Singleton's provocative titles call attention to the abstract art form they identify. While "Symphony No. 1" or "Piano Concerto in Bb Major" offers no physical setting to imagine or mental mind-set to slip into before hearing the actual notes, titles like Singleton's memorial to South African political activist Stephen Biko Extension of a Dream or his world hunger-addressing After Fallen Crumbs point a listener down a conceptual path.

A composer with a lifelong love of jazz whose works are played by orchestras and ensembles internationally, Singleton's chosen career as a CPA was (thankfully) derailed when he heard Mahler's Second Symphony as a teenager. He went on to study music instead at New York University and Yale, and as a Fulbright Scholar with Goffredo Petrassi in Rome. He remained in Europe for a decade, returning to the United States to serve as composer-in-residence with the Atlanta Symphony Orchestra (1985-88), resident composer at Spelman College in Atlanta (1988-91), and Unisys composer-in-residence with the Detroit Symphony Orchestra (1996-1997).
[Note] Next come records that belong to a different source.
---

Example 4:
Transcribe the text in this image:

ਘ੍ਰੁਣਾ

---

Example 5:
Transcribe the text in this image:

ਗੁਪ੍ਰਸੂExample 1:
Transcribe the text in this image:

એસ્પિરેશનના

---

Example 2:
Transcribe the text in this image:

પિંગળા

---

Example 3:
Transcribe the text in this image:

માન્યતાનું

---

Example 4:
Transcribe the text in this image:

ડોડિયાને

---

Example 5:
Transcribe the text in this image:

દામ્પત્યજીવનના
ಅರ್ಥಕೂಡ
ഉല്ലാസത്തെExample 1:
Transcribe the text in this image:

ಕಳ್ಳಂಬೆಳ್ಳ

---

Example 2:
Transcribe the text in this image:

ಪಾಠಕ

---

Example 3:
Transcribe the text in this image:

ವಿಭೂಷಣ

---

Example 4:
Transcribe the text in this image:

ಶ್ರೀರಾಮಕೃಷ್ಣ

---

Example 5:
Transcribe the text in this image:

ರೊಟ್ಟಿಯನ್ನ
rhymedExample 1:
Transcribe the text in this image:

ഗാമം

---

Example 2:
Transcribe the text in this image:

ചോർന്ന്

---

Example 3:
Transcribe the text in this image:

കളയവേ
Commissioned by the Philadelphia Orchestra, 56 Blows was premiered in 1994 with David Loebell conducting. A lean twelve-minute work, 56 Blows opens with sporadic eighth notes sounded by the brass over a quiet tension of sustained strings. Like the slow, scattered build of raindrops at the beginning of a storm, the brass becomes increasingly agitated before dropping out to shift focus back on the strings, which now seem to have an ominous presence. Violins begin a see-saw ostinado reminiscent of a childhood taunt; the sustained strings are replaced by flute and harp as an unease builds.
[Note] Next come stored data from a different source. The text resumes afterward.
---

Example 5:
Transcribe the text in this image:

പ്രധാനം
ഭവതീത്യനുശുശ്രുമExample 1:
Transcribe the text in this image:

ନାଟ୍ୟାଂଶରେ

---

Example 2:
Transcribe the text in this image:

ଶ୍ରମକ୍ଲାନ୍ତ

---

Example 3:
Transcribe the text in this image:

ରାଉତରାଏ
Not overt, the tension has an insidious horror-movie quality: something familiar is about to turn creepy. The texture thickens, the side-to-side rocking continues; the listener is lulled by the waves rocking the boat, unaware of a shark circling underneath.
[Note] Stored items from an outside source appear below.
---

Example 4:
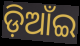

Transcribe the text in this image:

ଡ଼ିଆଁଇ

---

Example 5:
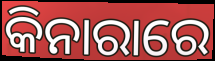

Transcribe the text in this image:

କିନାରାରେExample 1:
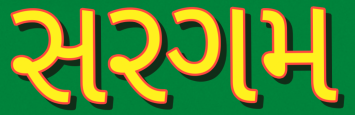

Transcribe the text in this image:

સરગમ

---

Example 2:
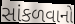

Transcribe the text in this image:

સાંકળવાનો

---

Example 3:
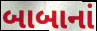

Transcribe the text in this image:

બાબાનાં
Sudden abrupt hits of the snare drum rip open the scene with a military tattoo. The brass turns harsh and dissonant. When the drumming stops, the eighths return, more disjointed this time, as does the unremitting string sustain. The strings now seem sadly beautiful, the aftermath of a brutal incident.

A jarring return of percussion in an aggressive tom tom, timbale and snare drum episode punctuated by brass eighths pierces the peace. Once the outburst subsides, the orchestra builds toward a cinematic conclusion that moves beyond sadness to a knowing awareness.